In the treatment of phobias, the interest of hypnosis seems demonstrated, as well as in that of bulimia. One indication for which the effectiveness of hypnosis seems well established is post-traumatic stress. Let’s take the example of caring for someone who has been the victim of a physical assault. A crucial but eminently destabilizing and anxiety-provoking therapeutic stage for him is the confrontation with the memory of the event experienced. Hypnosis should enable him to extract himself from his position as an actor in the “movie” of his aggression to become a spectator. In this way, his feelings are put at a distance and, with the help of the therapist, he will be able to work more easily on his relationship to anxiety, calm the emotions that assail him and return to the memory of his aggression as he really lived it. “Hypnosis makes it much easier to change points of view within therapeutic work than if it were carried out in an ordinary state of consciousness. Under hypnosis, the traumatic event is relived in the present, which accelerates its integration, while, in a “normal” state of consciousness, the traumatic scene can be recounted as it took place but without being completely relived, if it is only following several narrations.”

And salle d’op

Second facet of therapeutic hypnosis: medical hypnosis, used as a complementary approach in the management of various conditions, including irritable bowel syndrome, degenerative pathologies – especially rheumatic -, cancer, chronic back pain or even autoimmune diseases. Managing pain, stress and anxiety is therefore a priority.

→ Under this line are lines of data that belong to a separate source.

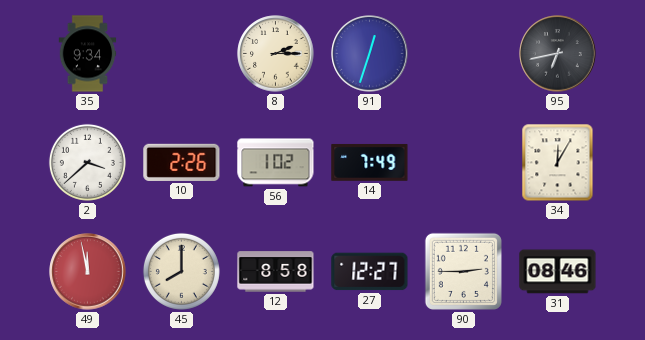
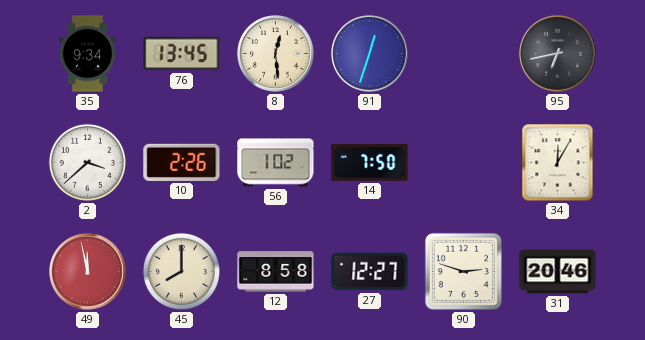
76: none -> 13:45
8: 2:15 -> 12:29
14: 7:49 -> 7:50
90: 2:45 -> 2:48
31: 08:46 -> 20:46
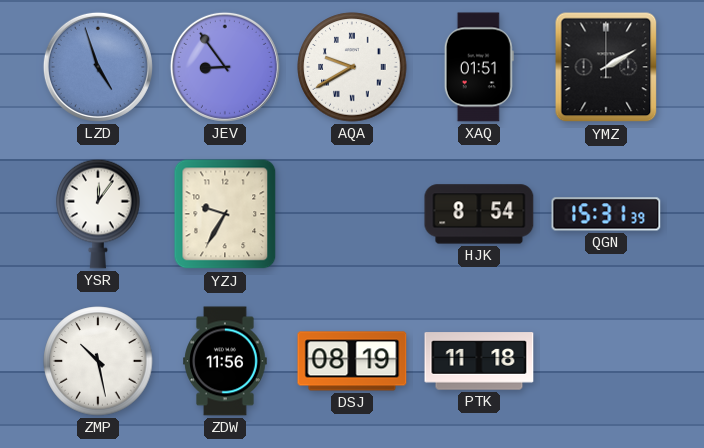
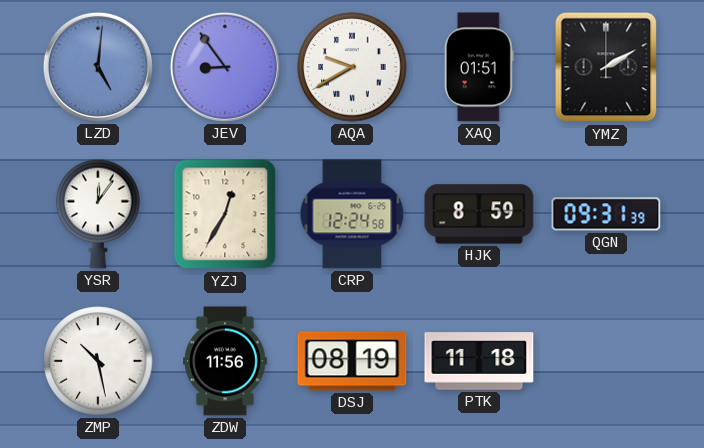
LZD: 4:57 -> 5:01
YZJ: 9:35 -> 12:35
CRP: none -> 12:24
HJK: 8:54 -> 8:59
QGN: 15:31 -> 09:31
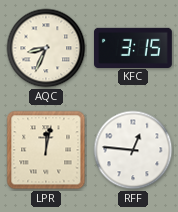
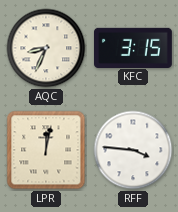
RFF: 12:46 -> 3:46
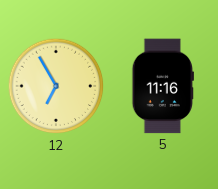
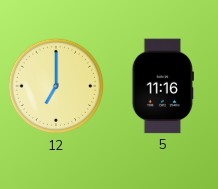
12: 6:55 -> 7:00
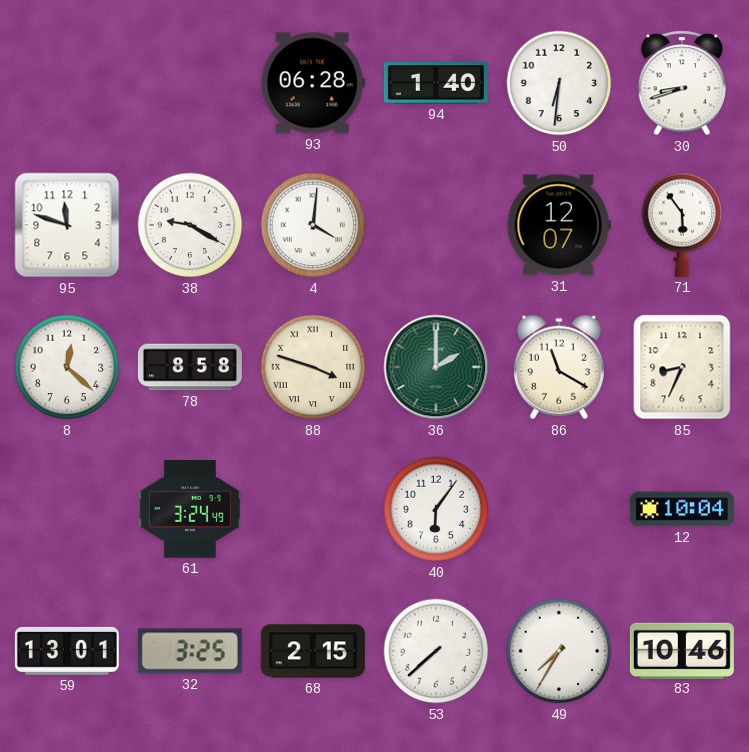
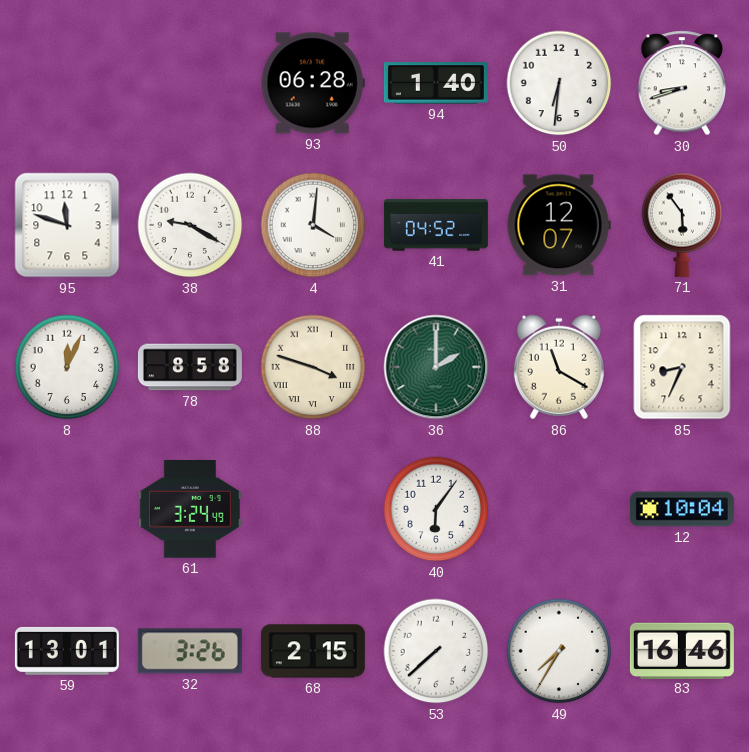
41: none -> 04:52
8: 12:22 -> 12:04
32: 3:25 -> 3:26
83: 10:46 -> 16:46
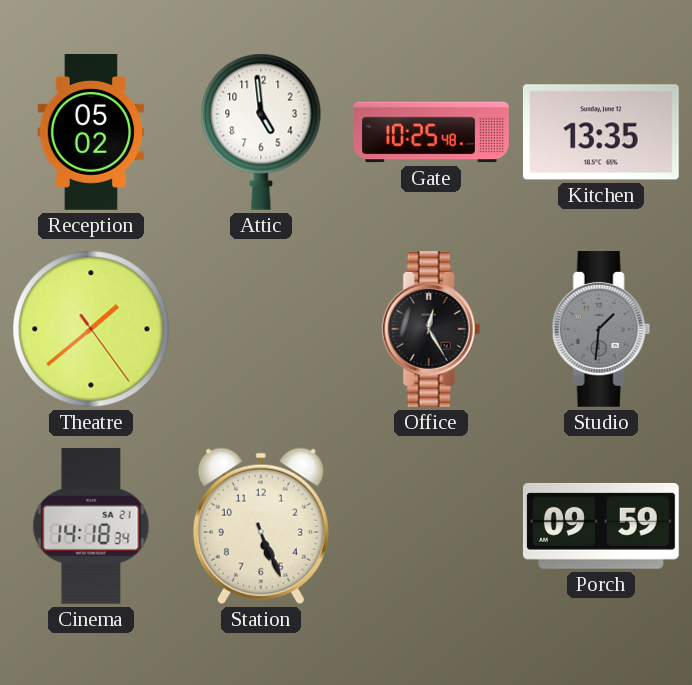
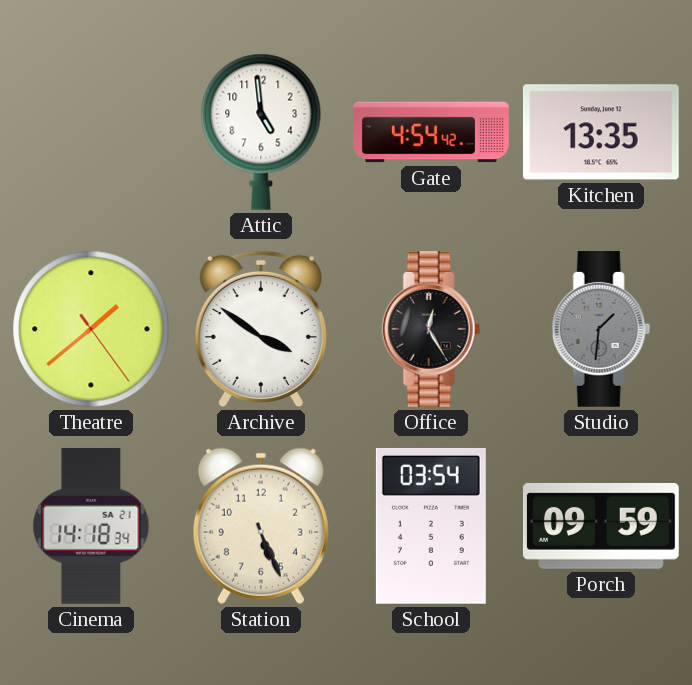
Reception: 05:02 -> none
Gate: 10:25 -> 4:54
Archive: none -> 3:51
School: none -> 03:54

Take the case of pain. The therapist will play on attention, in connection with memory and emotions. Concretely, he can ask the patient to be attentive to the way in which the pain that torments him expresses himself, but also to “seek” other bodily sensations. So that he becomes aware that besides the parts of his body on which he focuses his attention because they are painful, others are not. If the patient wants to be relieved, it is essential that he internalizes what the absence of pain is, a necessary condition for the hypnotherapist to be able to work with him to soothe his pain in the body areas from which it emanates. “The suffering patient tends to consider that his body is no longer really his own, that he is his enemy. He has to reclaim it. What does hypnosis help?“Nevertheless, while the results are generally conclusive in acute pain, they are more uncertain in chronic pain.

Another medical field in which hypnosis is of interest is that of anesthesiology. Since the so-called hypnosedation technique was initiated in 1992 by Professor Marie-Élisabeth Faymonville, anesthesiologist at the University Hospital of Liège, thousands of patients throughout the world have undergone surgical procedures under local anesthesia that traditionally require general anesthesia. Indeed, hypnosedation combines Ericksonian hypnosis with intravenous sedation during which the patient remains conscious. The method, to which local anesthesia is added, is applicable to different types of surgical procedures, in particular full face lifts, the implantation of breast prostheses or even operations on the thyroid or the nose. Through his suggestions and metaphors, the anesthetist tries to accompany the patient in a pleasant experience that he previously said he wanted to relive. A holiday in the mountains, for example. In this way, his mind is kept away from surgical procedures. With the advantage of avoiding the risks associated with general anesthesia, of being able to eat and drink as soon as the operation is over, of being authorized to leave the hospital most often the same day, of feeling less postoperative pain or to recover faster.